1. ## Simplify

I have the equation $x^2-x=-147$.
I played around with it but couldn't find away to get a definite answer without having to use trial and error.
Thanks!

2. Originally Posted by Truthbetold
I have the equation $x^2-x=-147$.
I played around with it but couldn't find away to get a definite answer without having to use trial and error.
Thanks!
there is good reason you had problems. this has no real solutions

if you bring everything to one side: $x^2 - x + 147 = 0$

and apply the quadratic formula: $x = \frac {1 \pm \sqrt{1 - 4(147)}}2$

obviously what is under the square root is negative, thus we have complex solutions.

3. Originally Posted by Jhevon
there is good reason you had problems. this has no real solutions

if you bring everything to one side: $x^2 - x + 147 = 0$

and apply the quadratic formula: $x = \frac {1 \pm \sqrt{1 - 4(147)}}2$

obviously what is under the square root is negative, thus we have complex solutions.

But wouldn't $x^2 - x + 147 = 0$ be in standard form so that it could be factored? $(x-?)(x+?)$

4. Originally Posted by Morzilla
But wouldn't $x^2 - x + 147 = 0$ be in standard form so that it could be factored? $(x-?)(x+?)$
Technically yes.

$x^2 - x + 147 = \left ( x - \frac{1}{2} - i~\frac{\sqrt{587}}{2} \right ) \left ( x - \frac{1}{2} + i~\frac{\sqrt{587}}{2} \right )$

As Jhevon pointed out, there are no real solutions to this problem. And the factorization is awful looking. Stick with the quadratic formula for this one; not every quadratic factors nicely.

-Dan

5. ohhhhh, so now my question is, how did we go from $
x^2 - x + 147 = 0$
this to $= \frac {1 \pm \sqrt{1 - 4(147)}}2$

what are the steps basically?

I must admit, this is getting interesting, and it's not even my problem!?!

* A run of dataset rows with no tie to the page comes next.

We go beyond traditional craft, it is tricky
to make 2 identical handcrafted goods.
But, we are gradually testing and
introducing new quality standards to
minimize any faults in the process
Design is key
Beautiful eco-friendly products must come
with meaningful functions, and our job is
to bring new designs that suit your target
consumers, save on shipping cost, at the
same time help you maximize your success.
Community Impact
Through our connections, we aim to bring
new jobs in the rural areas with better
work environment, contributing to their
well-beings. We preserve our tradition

6. Originally Posted by Morzilla
ohhhhh, so now my question is, how did we go from $
x^2 - x + 147 = 0$
this to $= \frac {1 \pm \sqrt{1 - 4(147)}}2$

what are the steps basically?

I must admit, this is getting interesting, and it's not even my problem!?!

I used the quadratic formula. it is derived by completing the square. basically it says, for any quadratic of the form $y = ax^2 + bx + c$, the roots of the quadratic (that is, the solutions to $ax^2 + bx + c = 0$) are given by:

$x = \frac {-b \pm \sqrt{b^2 - 4ac}}{2a}$

7. Originally Posted by Jhevon
$y = ax^2 + bx + c$, the roots of the quadratic (that is, the solutions to $ax^2 + bx + c = 0$) are given by:

$x = \frac {-b \pm \sqrt{b^2 - 4ac}}{2a}$
ok I remember and understand $y = ax^2 + bx + c$ and making all equal to zero, or as you mentioned, but I still can't understand the last part...
$x = \frac {-b \pm \sqrt{b^2 - 4ac}}{2a}$

I may never be able to get it

8. It's derivation is quite nice:

Cool! gracias pero, where did 4a and the $b^2$ come from!?